**Source passage:**
>>

United States District Court, W.D. Tennessee, Eastern Division

July 18, 2019

KOENIGS, L.L.C., Plaintiff,
CITY OF SAVANNAH; GARRY WELCH, individually and in his official capacity; RICKY BRATTON, individually only; CURTIS MANSFIELD JR., individually only; and JOHN ALBERTSON III, individually only, Defendants.



         Plaintiff provides a service desired by few yet needed by many: towing. Because some needing a tow are unable to acquire it, the Tennessee Department of Safety and Homeland Security (“DOSHS”) maintains a “towing rotation list.” This list is comprised of towing companies meeting requirements outlined in the Towing Service Standards Manual. The State does not employ or subcontract towing services: it merely facilitates contact and access to listed towing companies. Conversely, it provides towing companies with reliable business-that is, for companies maintaining their list placement.

<<

**Listed entries:**
>>

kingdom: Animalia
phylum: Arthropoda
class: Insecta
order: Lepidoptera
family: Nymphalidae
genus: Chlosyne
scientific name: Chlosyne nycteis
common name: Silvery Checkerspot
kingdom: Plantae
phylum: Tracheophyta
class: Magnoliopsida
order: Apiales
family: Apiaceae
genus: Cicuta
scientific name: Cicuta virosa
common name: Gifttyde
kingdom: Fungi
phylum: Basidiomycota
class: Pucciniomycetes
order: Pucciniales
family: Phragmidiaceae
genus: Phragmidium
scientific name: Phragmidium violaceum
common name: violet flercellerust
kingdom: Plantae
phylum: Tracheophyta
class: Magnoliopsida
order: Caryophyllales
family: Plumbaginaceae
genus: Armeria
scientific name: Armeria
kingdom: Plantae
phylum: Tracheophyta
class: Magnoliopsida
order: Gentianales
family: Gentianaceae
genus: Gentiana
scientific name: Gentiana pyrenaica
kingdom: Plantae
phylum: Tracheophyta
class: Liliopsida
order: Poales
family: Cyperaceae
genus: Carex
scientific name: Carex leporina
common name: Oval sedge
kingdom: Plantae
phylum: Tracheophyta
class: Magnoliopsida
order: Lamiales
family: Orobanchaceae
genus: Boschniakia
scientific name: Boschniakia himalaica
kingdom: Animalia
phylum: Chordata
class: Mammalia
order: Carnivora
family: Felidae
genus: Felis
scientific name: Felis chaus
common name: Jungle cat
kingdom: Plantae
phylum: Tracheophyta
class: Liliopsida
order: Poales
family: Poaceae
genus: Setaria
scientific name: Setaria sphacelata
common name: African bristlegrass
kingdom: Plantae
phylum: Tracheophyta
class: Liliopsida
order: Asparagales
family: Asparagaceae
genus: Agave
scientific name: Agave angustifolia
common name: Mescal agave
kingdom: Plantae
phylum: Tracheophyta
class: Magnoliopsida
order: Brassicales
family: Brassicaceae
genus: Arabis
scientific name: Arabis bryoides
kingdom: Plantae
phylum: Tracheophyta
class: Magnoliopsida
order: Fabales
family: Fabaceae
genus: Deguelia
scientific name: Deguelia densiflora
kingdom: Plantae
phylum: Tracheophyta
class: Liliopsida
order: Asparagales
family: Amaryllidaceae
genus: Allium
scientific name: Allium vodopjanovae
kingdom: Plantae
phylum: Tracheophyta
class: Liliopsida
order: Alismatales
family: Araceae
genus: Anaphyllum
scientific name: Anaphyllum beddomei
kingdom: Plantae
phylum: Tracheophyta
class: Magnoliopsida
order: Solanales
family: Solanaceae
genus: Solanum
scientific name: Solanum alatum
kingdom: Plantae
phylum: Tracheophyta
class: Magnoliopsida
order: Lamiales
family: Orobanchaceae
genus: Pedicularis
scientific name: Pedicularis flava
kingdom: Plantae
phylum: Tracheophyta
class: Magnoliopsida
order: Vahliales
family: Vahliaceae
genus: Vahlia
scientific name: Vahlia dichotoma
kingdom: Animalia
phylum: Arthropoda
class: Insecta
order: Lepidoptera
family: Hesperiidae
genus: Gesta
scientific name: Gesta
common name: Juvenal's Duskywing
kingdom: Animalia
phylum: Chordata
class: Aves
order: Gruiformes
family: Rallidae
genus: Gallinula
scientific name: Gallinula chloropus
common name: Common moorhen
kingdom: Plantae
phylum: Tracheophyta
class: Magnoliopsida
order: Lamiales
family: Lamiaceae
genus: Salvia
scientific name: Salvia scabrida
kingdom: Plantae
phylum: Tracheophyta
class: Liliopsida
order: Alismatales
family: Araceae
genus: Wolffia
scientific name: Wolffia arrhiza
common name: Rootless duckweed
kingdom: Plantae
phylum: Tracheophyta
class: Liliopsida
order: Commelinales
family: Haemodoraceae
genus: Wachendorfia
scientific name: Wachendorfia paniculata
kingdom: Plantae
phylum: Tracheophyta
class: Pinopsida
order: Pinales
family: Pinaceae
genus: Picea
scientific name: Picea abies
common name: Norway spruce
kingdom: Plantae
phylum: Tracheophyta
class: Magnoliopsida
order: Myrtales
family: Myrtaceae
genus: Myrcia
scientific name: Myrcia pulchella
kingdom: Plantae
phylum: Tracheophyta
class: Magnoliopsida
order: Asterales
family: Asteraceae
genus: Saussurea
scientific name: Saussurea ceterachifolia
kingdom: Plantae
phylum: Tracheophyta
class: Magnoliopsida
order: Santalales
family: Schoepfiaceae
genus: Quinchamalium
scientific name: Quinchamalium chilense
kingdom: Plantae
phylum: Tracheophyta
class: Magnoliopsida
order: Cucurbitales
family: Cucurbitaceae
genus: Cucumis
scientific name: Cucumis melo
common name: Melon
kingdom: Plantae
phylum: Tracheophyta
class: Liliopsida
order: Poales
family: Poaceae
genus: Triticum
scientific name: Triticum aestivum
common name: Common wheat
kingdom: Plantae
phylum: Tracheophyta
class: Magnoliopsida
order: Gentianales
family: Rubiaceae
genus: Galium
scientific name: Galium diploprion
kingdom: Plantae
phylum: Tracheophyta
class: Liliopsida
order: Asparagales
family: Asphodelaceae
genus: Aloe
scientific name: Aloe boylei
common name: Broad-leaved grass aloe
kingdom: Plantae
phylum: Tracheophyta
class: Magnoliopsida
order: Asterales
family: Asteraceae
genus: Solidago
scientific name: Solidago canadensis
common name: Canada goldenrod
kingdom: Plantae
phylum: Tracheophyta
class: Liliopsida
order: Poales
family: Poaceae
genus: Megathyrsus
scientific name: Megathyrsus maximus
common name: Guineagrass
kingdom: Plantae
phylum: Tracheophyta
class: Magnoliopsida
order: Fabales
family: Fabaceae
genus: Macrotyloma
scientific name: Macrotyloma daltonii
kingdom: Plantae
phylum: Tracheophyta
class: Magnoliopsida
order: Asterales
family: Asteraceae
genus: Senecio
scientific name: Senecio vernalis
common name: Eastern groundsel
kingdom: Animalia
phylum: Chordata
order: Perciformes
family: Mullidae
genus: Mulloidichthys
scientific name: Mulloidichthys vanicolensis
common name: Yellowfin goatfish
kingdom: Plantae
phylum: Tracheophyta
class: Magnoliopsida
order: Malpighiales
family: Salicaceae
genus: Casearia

<<

**Task directions:**
Reproduce the part of the court opinion between "July 18, 2019" and "individually only, Defendants.", inclusive. The records stand apart from the court opinion and have no link to it.

**Written solution:**
July 18, 2019

KOENIGS, L.L.C., Plaintiff,
CITY OF SAVANNAH; GARRY WELCH, individually and in his official capacity; RICKY BRATTON, individually only; CURTIS MANSFIELD JR., individually only; and JOHN ALBERTSON III, individually only, Defendants.